The successive death of three tuskers in Angul district in the current month has raised concern among the animal lovers and wildlife experts.

Published: 26th November 2018 03:44 AM  |   Last Updated: 27th November 2018 08:08 AM   |  A+A-

Express News Service

ANGUL: The successive death of three tuskers in Angul district in the current month has raised concern among the animal lovers and wildlife experts. While two adult tuskers were killed by poachers and electrocution, the third died due to ill health.

On November 9 night, poachers shot dead a 35-year-old tusker in Badagunda jungle under Khamar range of Deogarh forest division. They also took away his tusks worth over lakhs of rupees. Though Forest officials identified the culprits, no arrest has been made till date.

“We have identified the culprits who killed the tusker. We have also conducted several raids but have not nabbed them. They may have crossed over to the neighbouring district. We are on their trail and hope to nab them soon,” said Ramakanta Sethy, Range Officer of Khamar range.

Five days after the tusker’s killing Khamar range, another tusker died due to electrocution in Handapa forest range. This time, it was a 30-year-old elephant which died after coming in contact with live wire laid by poachers to prey boars near village Hemamura under Athmallick forest division. The tusker was one of the five-member herd that had strayed into the division from Angul on that night.
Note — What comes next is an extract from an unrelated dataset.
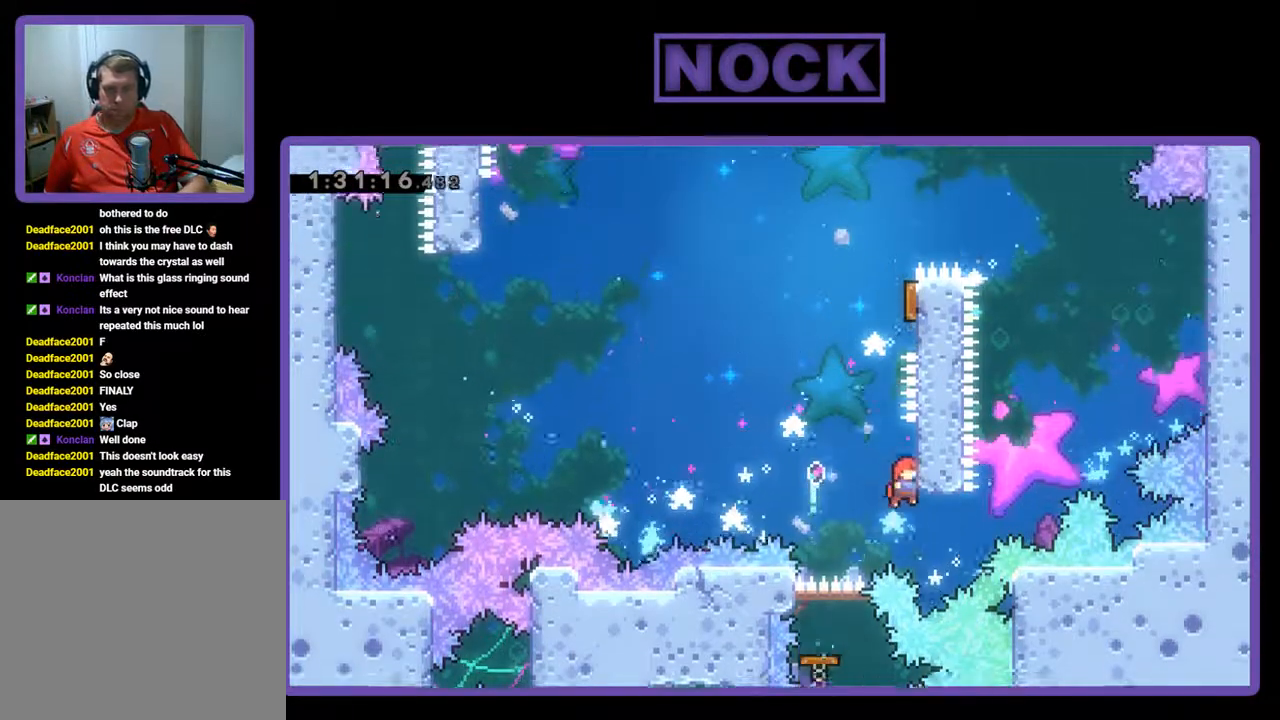
{"buttons": ["CIRCLE", "DPAD_UP", "DPAD_RIGHT"], "left_stick": "center", "events": [[67, "CROSS", "down"], [133, "DPAD_RIGHT", "up"], [233, "CROSS", "up"], [233, "DPAD_LEFT", "down"], [267, "DPAD_LEFT", "up"], [367, "CIRCLE", "down"], [500, "DPAD_RIGHT", "down"]]}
Five persons were arrested by Forest officials in this connection.

“We had identified the villagers who had laid the live wire. The five accused were arrested and forwarded to court,” said Athmallick DFO S Samantaray.Again on November 23, an 8-year-old tusker died under Jilinda range of Satkosia wildlife division. While Forest officials claimed that he died of ill health, post-mortem report is still awaited.

Expressing concern over repeated deaths of elephants in the industrial district, animal expert Prasana Kumar Behera has urged the forest authorities to take proactive steps to stop the trend. “The elephant corridors should be improved, intelligence gathering strengthened and training imparted to tracking team to trace the live wire to prevent the death of wild animals in the district,” said Behera.